### RECORDED INFORMATION ###

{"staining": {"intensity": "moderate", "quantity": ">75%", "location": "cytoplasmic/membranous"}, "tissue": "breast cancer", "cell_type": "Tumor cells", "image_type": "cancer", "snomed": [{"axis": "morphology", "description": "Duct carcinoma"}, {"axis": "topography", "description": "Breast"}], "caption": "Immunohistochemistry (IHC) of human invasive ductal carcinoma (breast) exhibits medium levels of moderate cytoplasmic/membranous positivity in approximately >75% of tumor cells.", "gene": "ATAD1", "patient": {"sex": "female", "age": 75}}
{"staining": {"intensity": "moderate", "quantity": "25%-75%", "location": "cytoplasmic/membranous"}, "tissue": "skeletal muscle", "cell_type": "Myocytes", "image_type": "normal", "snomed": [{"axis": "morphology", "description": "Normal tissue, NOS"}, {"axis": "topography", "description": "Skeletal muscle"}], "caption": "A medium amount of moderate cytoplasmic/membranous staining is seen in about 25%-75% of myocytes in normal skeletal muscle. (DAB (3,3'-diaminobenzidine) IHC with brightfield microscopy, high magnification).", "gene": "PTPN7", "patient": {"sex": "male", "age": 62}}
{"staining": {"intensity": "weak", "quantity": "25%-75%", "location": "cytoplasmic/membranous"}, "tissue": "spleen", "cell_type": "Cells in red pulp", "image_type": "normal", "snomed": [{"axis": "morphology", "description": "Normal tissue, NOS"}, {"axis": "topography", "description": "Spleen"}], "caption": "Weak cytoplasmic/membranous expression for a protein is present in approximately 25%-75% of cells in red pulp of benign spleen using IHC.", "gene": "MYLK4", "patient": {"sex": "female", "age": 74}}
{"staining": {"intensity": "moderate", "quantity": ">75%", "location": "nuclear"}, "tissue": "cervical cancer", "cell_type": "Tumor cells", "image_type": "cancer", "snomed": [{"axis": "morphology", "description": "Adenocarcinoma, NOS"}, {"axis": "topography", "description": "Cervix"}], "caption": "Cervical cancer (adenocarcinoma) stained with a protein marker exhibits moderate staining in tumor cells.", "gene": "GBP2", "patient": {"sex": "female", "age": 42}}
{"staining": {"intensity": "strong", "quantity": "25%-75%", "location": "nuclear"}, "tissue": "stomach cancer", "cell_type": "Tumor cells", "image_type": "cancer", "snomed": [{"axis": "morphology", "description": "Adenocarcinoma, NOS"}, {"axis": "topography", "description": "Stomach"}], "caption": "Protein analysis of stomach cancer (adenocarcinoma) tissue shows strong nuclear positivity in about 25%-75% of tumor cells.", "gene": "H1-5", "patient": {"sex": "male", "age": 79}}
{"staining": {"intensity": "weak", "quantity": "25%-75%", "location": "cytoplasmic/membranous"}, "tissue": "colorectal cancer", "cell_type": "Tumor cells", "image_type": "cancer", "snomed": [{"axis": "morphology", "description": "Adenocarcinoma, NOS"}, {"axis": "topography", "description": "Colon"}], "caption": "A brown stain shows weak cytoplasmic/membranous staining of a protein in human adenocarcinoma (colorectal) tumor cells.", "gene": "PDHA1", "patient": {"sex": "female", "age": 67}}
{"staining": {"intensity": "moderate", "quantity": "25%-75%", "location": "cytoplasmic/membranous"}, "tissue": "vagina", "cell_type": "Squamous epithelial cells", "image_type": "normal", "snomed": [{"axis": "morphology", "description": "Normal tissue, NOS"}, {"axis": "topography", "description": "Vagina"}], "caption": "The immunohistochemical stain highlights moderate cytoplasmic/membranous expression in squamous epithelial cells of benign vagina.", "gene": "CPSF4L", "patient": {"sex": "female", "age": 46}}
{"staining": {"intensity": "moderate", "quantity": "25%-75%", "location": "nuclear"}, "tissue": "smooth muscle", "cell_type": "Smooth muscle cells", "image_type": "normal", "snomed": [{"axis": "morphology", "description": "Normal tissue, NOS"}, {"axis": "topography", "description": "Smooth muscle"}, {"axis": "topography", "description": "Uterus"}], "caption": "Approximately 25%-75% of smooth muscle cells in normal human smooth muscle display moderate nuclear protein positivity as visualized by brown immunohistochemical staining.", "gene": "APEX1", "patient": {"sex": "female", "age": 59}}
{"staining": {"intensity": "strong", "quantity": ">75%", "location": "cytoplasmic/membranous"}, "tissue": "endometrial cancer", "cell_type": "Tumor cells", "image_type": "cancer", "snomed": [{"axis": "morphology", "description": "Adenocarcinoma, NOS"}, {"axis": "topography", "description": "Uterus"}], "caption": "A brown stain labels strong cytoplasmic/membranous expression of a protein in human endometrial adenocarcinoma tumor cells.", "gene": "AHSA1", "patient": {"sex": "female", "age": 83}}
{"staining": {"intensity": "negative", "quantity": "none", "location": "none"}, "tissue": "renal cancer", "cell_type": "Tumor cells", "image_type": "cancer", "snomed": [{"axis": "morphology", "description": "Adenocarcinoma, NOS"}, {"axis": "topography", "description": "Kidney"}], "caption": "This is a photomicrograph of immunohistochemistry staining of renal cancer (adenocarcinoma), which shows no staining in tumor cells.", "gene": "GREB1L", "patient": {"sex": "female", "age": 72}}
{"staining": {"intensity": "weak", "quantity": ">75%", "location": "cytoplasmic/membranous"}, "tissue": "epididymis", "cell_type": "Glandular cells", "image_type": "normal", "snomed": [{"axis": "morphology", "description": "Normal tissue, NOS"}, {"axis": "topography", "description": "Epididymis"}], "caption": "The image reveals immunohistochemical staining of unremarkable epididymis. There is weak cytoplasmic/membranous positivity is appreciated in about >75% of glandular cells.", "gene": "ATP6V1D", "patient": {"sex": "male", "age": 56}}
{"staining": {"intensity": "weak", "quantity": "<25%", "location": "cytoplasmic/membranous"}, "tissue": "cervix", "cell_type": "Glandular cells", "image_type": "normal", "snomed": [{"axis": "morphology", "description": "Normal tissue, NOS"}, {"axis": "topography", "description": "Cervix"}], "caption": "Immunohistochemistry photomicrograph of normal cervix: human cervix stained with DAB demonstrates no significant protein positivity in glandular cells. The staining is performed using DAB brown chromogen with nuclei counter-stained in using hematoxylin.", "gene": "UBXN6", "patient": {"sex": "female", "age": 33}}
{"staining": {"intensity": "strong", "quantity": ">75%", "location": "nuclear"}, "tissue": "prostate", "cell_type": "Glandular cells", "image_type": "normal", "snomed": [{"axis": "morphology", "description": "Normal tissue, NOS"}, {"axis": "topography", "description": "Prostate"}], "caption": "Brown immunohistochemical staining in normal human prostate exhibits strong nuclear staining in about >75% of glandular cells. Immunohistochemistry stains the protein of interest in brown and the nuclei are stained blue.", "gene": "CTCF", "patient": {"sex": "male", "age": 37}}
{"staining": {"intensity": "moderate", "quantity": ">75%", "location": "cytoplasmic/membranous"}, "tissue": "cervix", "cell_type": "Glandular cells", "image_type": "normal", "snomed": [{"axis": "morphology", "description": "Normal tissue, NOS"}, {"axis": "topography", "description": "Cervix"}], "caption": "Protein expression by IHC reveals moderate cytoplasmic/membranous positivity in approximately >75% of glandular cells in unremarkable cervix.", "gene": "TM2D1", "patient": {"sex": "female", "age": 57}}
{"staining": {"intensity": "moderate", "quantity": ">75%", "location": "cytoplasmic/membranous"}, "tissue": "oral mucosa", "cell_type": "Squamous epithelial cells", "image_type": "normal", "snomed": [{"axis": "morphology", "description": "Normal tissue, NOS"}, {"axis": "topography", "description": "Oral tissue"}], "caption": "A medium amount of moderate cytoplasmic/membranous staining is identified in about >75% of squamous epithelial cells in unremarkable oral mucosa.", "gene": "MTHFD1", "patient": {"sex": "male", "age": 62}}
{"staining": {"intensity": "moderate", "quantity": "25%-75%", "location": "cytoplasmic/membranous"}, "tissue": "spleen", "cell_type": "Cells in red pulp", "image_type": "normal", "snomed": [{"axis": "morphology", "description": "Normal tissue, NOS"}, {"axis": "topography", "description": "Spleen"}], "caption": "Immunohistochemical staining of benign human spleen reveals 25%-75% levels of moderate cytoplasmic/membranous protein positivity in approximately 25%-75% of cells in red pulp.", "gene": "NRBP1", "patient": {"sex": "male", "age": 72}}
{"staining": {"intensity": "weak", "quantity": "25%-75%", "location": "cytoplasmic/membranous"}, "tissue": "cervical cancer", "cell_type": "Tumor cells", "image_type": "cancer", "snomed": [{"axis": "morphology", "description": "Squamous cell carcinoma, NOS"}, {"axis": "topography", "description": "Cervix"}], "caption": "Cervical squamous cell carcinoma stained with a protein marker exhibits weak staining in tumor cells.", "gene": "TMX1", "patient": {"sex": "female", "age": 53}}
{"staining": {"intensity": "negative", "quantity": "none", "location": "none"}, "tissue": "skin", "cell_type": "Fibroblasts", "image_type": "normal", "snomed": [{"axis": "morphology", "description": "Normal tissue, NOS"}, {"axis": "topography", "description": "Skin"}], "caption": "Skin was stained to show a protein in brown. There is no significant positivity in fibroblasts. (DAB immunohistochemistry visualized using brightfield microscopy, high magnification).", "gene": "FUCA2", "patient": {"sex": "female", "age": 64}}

###

Using the entries shown above, reproduce verbatim the lines from the line bearing "staining of benign" to the line bearing "cell carcinoma stained", inclusive.

# FINISHED EXERCISE
{"staining": {"intensity": "moderate", "quantity": "25%-75%", "location": "cytoplasmic/membranous"}, "tissue": "spleen", "cell_type": "Cells in red pulp", "image_type": "normal", "snomed": [{"axis": "morphology", "description": "Normal tissue, NOS"}, {"axis": "topography", "description": "Spleen"}], "caption": "Immunohistochemical staining of benign human spleen reveals 25%-75% levels of moderate cytoplasmic/membranous protein positivity in approximately 25%-75% of cells in red pulp.", "gene": "NRBP1", "patient": {"sex": "male", "age": 72}}
{"staining": {"intensity": "weak", "quantity": "25%-75%", "location": "cytoplasmic/membranous"}, "tissue": "cervical cancer", "cell_type": "Tumor cells", "image_type": "cancer", "snomed": [{"axis": "morphology", "description": "Squamous cell carcinoma, NOS"}, {"axis": "topography", "description": "Cervix"}], "caption": "Cervical squamous cell carcinoma stained with a protein marker exhibits weak staining in tumor cells.", "gene": "TMX1", "patient": {"sex": "female", "age": 53}}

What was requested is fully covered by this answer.